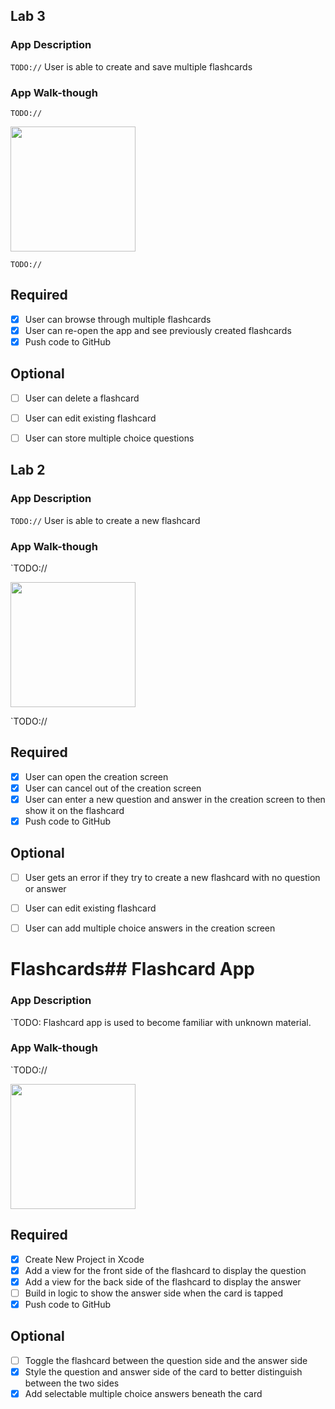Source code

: ## Lab 3

### App Description
`TODO://` User is able to create and save multiple flashcards

### App Walk-though
`TODO://` 

<img src="http://g.recordit.co/6lcgu4HIYq.gif" width=200><br>

`TODO://`

## Required
- [x] User can browse through multiple flashcards
- [x] User can re-open the app and see previously created flashcards
- [x] Push code to GitHub
## Optional
- [ ] User can delete a flashcard
- [ ] User can edit existing flashcard
- [ ] User can store multiple choice questions



## Lab 2

### App Description
`TODO://` User is able to create a new flashcard

### App Walk-though
`TODO://

<img src="http://g.recordit.co/3lJEMLASJk.gif" width=200><br>

`TODO://

## Required
- [x] User can open the creation screen
- [x] User can cancel out of the creation screen
- [x] User can enter a new question and answer in the creation screen to then show it on the flashcard
- [x] Push code to GitHub
## Optional
- [ ] User gets an error if they try to create a new flashcard with no question or answer
- [ ] User can edit existing flashcard
- [ ] User can add multiple choice answers in the creation screen




# Flashcards## Flashcard App

### App Description
`TODO: Flashcard app is used to become familiar with unknown material. 
### App Walk-though
`TODO:// 

<img src="http://g.recordit.co/2SdiDnctCs.gif" width=200><br>



## Required
- [X] Create New Project in Xcode
- [X] Add a view for the front side of the flashcard to display the question
- [X] Add a view for the back side of the flashcard to display the answer
- [ ] Build in logic to show the answer side when the card is tapped
- [X] Push code to GitHub
## Optional
- [ ] Toggle the flashcard between the question side and the answer side
- [x] Style the question and answer side of the card to better distinguish between the two sides
- [x] Add selectable multiple choice answers beneath the card
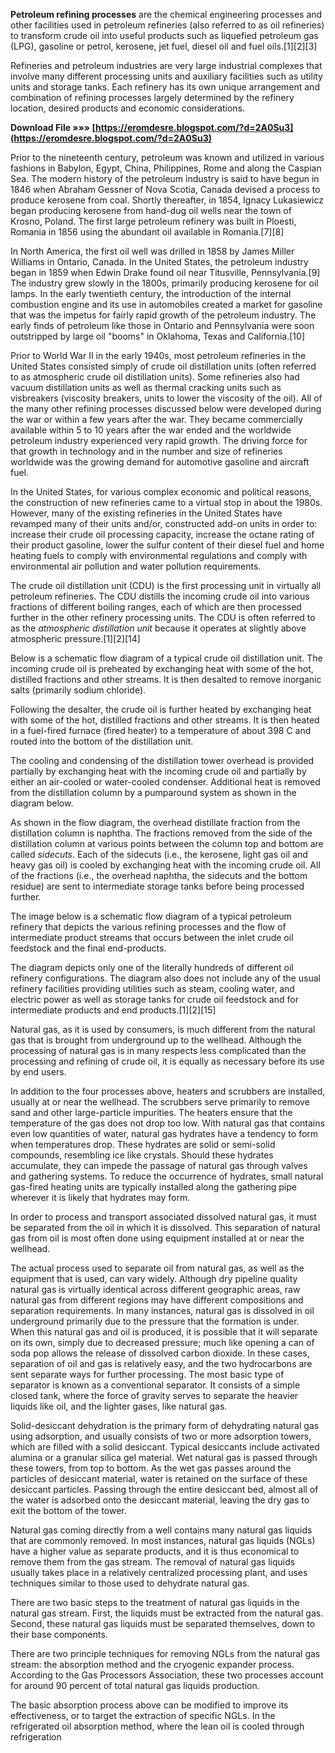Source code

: **Petroleum refining processes** are the chemical engineering processes and other facilities used in petroleum refineries (also referred to as oil refineries) to transform crude oil into useful products such as liquefied petroleum gas (LPG), gasoline or petrol, kerosene, jet fuel, diesel oil and fuel oils.[1][2][3]
 
Refineries and petroleum industries are very large industrial complexes that involve many different processing units and auxiliary facilities such as utility units and storage tanks. Each refinery has its own unique arrangement and combination of refining processes largely determined by the refinery location, desired products and economic considerations.
 
**Download File »»» [https://eromdesre.blogspot.com/?d=2A0Su3](https://eromdesre.blogspot.com/?d=2A0Su3)**


 
Prior to the nineteenth century, petroleum was known and utilized in various fashions in Babylon, Egypt, China, Philippines, Rome and along the Caspian Sea. The modern history of the petroleum industry is said to have begun in 1846 when Abraham Gessner of Nova Scotia, Canada devised a process to produce kerosene from coal. Shortly thereafter, in 1854, Ignacy Lukasiewicz began producing kerosene from hand-dug oil wells near the town of Krosno, Poland. The first large petroleum refinery was built in Ploesti, Romania in 1856 using the abundant oil available in Romania.[7][8]
 
In North America, the first oil well was drilled in 1858 by James Miller Williams in Ontario, Canada. In the United States, the petroleum industry began in 1859 when Edwin Drake found oil near Titusville, Pennsylvania.[9] The industry grew slowly in the 1800s, primarily producing kerosene for oil lamps. In the early twentieth century, the introduction of the internal combustion engine and its use in automobiles created a market for gasoline that was the impetus for fairly rapid growth of the petroleum industry. The early finds of petroleum like those in Ontario and Pennsylvania were soon outstripped by large oil "booms" in Oklahoma, Texas and California.[10]
 
Prior to World War II in the early 1940s, most petroleum refineries in the United States consisted simply of crude oil distillation units (often referred to as atmospheric crude oil distillation units). Some refineries also had vacuum distillation units as well as thermal cracking units such as visbreakers (viscosity breakers, units to lower the viscosity of the oil). All of the many other refining processes discussed below were developed during the war or within a few years after the war. They became commercially available within 5 to 10 years after the war ended and the worldwide petroleum industry experienced very rapid growth. The driving force for that growth in technology and in the number and size of refineries worldwide was the growing demand for automotive gasoline and aircraft fuel.
 
In the United States, for various complex economic and political reasons, the construction of new refineries came to a virtual stop in about the 1980s. However, many of the existing refineries in the United States have revamped many of their units and/or, constructed add-on units in order to: increase their crude oil processing capacity, increase the octane rating of their product gasoline, lower the sulfur content of their diesel fuel and home heating fuels to comply with environmental regulations and comply with environmental air pollution and water pollution requirements.
 
The crude oil distillation unit (CDU) is the first processing unit in virtually all petroleum refineries. The CDU distills the incoming crude oil into various fractions of different boiling ranges, each of which are then processed further in the other refinery processing units. The CDU is often referred to as the *atmospheric distillation unit* because it operates at slightly above atmospheric pressure.[1][2][14]
 
Below is a schematic flow diagram of a typical crude oil distillation unit. The incoming crude oil is preheated by exchanging heat with some of the hot, distilled fractions and other streams. It is then desalted to remove inorganic salts (primarily sodium chloride).

Following the desalter, the crude oil is further heated by exchanging heat with some of the hot, distilled fractions and other streams. It is then heated in a fuel-fired furnace (fired heater) to a temperature of about 398 C and routed into the bottom of the distillation unit.
 
The cooling and condensing of the distillation tower overhead is provided partially by exchanging heat with the incoming crude oil and partially by either an air-cooled or water-cooled condenser. Additional heat is removed from the distillation column by a pumparound system as shown in the diagram below.
 
As shown in the flow diagram, the overhead distillate fraction from the distillation column is naphtha. The fractions removed from the side of the distillation column at various points between the column top and bottom are called *sidecuts*. Each of the sidecuts (i.e., the kerosene, light gas oil and heavy gas oil) is cooled by exchanging heat with the incoming crude oil. All of the fractions (i.e., the overhead naphtha, the sidecuts and the bottom residue) are sent to intermediate storage tanks before being processed further.
 
The image below is a schematic flow diagram of a typical petroleum refinery that depicts the various refining processes and the flow of intermediate product streams that occurs between the inlet crude oil feedstock and the final end-products.
 
The diagram depicts only one of the literally hundreds of different oil refinery configurations. The diagram also does not include any of the usual refinery facilities providing utilities such as steam, cooling water, and electric power as well as storage tanks for crude oil feedstock and for intermediate products and end products.[1][2][15]
 
Natural gas, as it is used by consumers, is much different from the natural gas that is brought from underground up to the wellhead. Although the processing of natural gas is in many respects less complicated than the processing and refining of crude oil, it is equally as necessary before its use by end users.
 
In addition to the four processes above, heaters and scrubbers are installed, usually at or near the wellhead. The scrubbers serve primarily to remove sand and other large-particle impurities. The heaters ensure that the temperature of the gas does not drop too low. With natural gas that contains even low quantities of water, natural gas hydrates have a tendency to form when temperatures drop. These hydrates are solid or semi-solid compounds, resembling ice like crystals. Should these hydrates accumulate, they can impede the passage of natural gas through valves and gathering systems. To reduce the occurrence of hydrates, small natural gas-fired heating units are typically installed along the gathering pipe wherever it is likely that hydrates may form.
 
In order to process and transport associated dissolved natural gas, it must be separated from the oil in which it is dissolved. This separation of natural gas from oil is most often done using equipment installed at or near the wellhead.
 
The actual process used to separate oil from natural gas, as well as the equipment that is used, can vary widely. Although dry pipeline quality natural gas is virtually identical across different geographic areas, raw natural gas from different regions may have different compositions and separation requirements. In many instances, natural gas is dissolved in oil underground primarily due to the pressure that the formation is under. When this natural gas and oil is produced, it is possible that it will separate on its own, simply due to decreased pressure; much like opening a can of soda pop allows the release of dissolved carbon dioxide. In these cases, separation of oil and gas is relatively easy, and the two hydrocarbons are sent separate ways for further processing. The most basic type of separator is known as a conventional separator. It consists of a simple closed tank, where the force of gravity serves to separate the heavier liquids like oil, and the lighter gases, like natural gas.
 
Solid-desiccant dehydration is the primary form of dehydrating natural gas using adsorption, and usually consists of two or more adsorption towers, which are filled with a solid desiccant. Typical desiccants include activated alumina or a granular silica gel material. Wet natural gas is passed through these towers, from top to bottom. As the wet gas passes around the particles of desiccant material, water is retained on the surface of these desiccant particles. Passing through the entire desiccant bed, almost all of the water is adsorbed onto the desiccant material, leaving the dry gas to exit the bottom of the tower.
 
Natural gas coming directly from a well contains many natural gas liquids that are commonly removed. In most instances, natural gas liquids (NGLs) have a higher value as separate products, and it is thus economical to remove them from the gas stream. The removal of natural gas liquids usually takes place in a relatively centralized processing plant, and uses techniques similar to those used to dehydrate natural gas.
 
There are two basic steps to the treatment of natural gas liquids in the natural gas stream. First, the liquids must be extracted from the natural gas. Second, these natural gas liquids must be separated themselves, down to their base components.
 
There are two principle techniques for removing NGLs from the natural gas stream: the absorption method and the cryogenic expander process. According to the Gas Processors Association, these two processes account for around 90 percent of total natural gas liquids production.
 
The basic absorption process above can be modified to improve its effectiveness, or to target the extraction of specific NGLs. In the refrigerated oil absorption method, where the lean oil is cooled through refrigeration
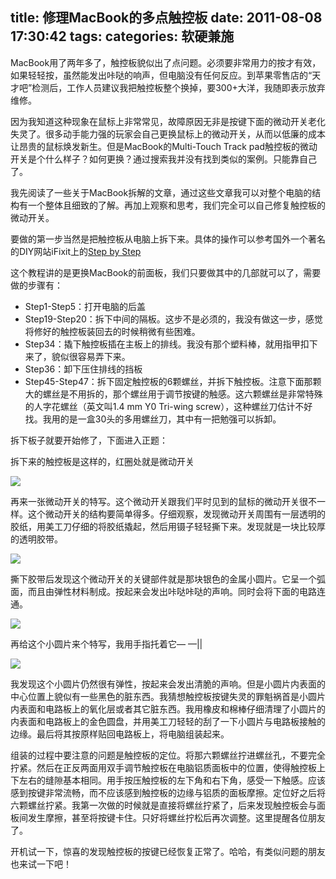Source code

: title: 修理MacBook的多点触控板
date: 2011-08-08 17:30:42
tags:
categories: 软硬兼施
---

MacBook用了两年多了，触控板貌似出了点问题。必须要非常用力的按才有效，如果轻轻按，虽然能发出咔哒的响声，但电脑没有任何反应。到苹果零售店的“天才吧”检测后，工作人员建议我把触控板整个换掉，要300+大洋，我随即表示放弃维修。

因为我知道这种现象在鼠标上非常常见，故障原因无非是按键下面的微动开关老化失灵了。很多动手能力强的玩家会自己更换鼠标上的微动开关，从而以低廉的成本让昂贵的鼠标焕发新生。但是MacBook的Multi-Touch Track pad触控板的微动开关是个什么样子？如何更换？通过搜索我并没有找到类似的案例。只能靠自己了。

<!--more-->

我先阅读了一些关于MacBook拆解的文章，通过这些文章我可以对整个电脑的结构有一个整体且细致的了解。再加上观察和思考，我们完全可以自己修复触控板的微动开关。

要做的第一步当然是把触控板从电脑上拆下来。具体的操作可以参考国外一个著名的DIY网站iFixit上的[Step by Step](http://www.ifixit.com/Guide/Repair/MacBook-Unibody-Model-A1278-Upper-Case-Replacement/6029/)

这个教程讲的是更换MacBook的前面板，我们只要做其中的几部就可以了，需要做的步骤有：

* Step1-Step5：打开电脑的后盖
* Step19-Step20：拆下中间的隔板。这步不是必须的，我没有做这一步，感觉将修好的触控板装回去的时候稍微有些困难。
* Step34：撬下触控板插在主板上的排线。我没有那个塑料棒，就用指甲扣下来了，貌似很容易弄下来。
* Step36：卸下压住排线的挡板
* Step45-Step47：拆下固定触控板的6颗螺丝，并拆下触控板。注意下面那颗大的螺丝是不用拆的，那个螺丝用于调节按键的触感。这六颗螺丝是非常特殊的人字花螺丝（英文叫1.4 mm Y0 Tri-wing screw），这种螺丝刀估计不好找。我用的是一盒30头的多用螺丝刀，其中有一把勉强可以拆卸。

拆下板子就要开始修了，下面进入正题：

拆下来的触控板是这样的，红圈处就是微动开关 

![][pic1]

再来一张微动开关的特写。这个微动开关跟我们平时见到的鼠标的微动开关很不一样。这个微动开关的结构要简单得多。仔细观察，发现微动开关周围有一层透明的胶纸，用美工刀仔细的将胶纸撬起，然后用镊子轻轻撕下来。发现就是一块比较厚的透明胶带。 

![][pic2]

撕下胶带后发现这个微动开关的关键部件就是那块银色的金属小圆片。它呈一个弧面，而且由弹性材料制成。按起来会发出咔哒咔哒的声响。同时会将下面的电路连通。

![][pic3]
 
再给这个小圆片来个特写，我用手指托着它— —||

![][pic4]

我发现这个小圆片仍然很有弹性，按起来会发出清脆的声响。但是小圆片内表面的中心位置上貌似有一些黑色的脏东西。我猜想触控板按键失灵的罪魁祸首是小圆片内表面和电路板上的氧化层或者其它脏东西。我用橡皮和棉棒仔细清理了小圆片的内表面和电路板上的金色圆盘，并用美工刀轻轻的刮了一下小圆片与电路板接触的边缘。最后将其按原样贴回电路板上，将电脑组装起来。

组装的过程中要注意的问题是触控板的定位。将那六颗螺丝拧进螺丝孔，不要完全拧紧。然后在正反两面用双手调节触控板在电脑铝质面板中的位置，使得触控板上下左右的缝隙基本相同。用手按压触控板的左下角和右下角，感受一下触感。应该感到按键非常流畅，而不应该感到触控板的边缘与铝质的面板摩擦。定位好之后将六颗螺丝拧紧。我第一次做的时候就是直接将螺丝拧紧了，后来发现触控板会与面板间发生摩擦，甚至将按键卡住。只好将螺丝拧松后再次调整。这里提醒各位朋友了。

开机试一下，惊喜的发现触控板的按键已经恢复正常了。哈哈，有类似问题的朋友也来试一下吧！

[pic1]: /images/multitouch-pad-1.jpg
[pic2]: /images/multitouch-pad-2.jpg
[pic3]: /images/multitouch-pad-3.jpg
[pic4]: /images/multitouch-pad-4.jpg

──────────

_ABOUT THIS EXERCISE_: Gather every line in the records that contains the string "recordit" and copy each one in full.

_SOLUTION TO THIS TASK_:
<img src="http://g.recordit.co/6lcgu4HIYq.gif" width=200><br>
<img src="http://g.recordit.co/3lJEMLASJk.gif" width=200><br>
<img src="http://g.recordit.co/2SdiDnctCs.gif" width=200><br>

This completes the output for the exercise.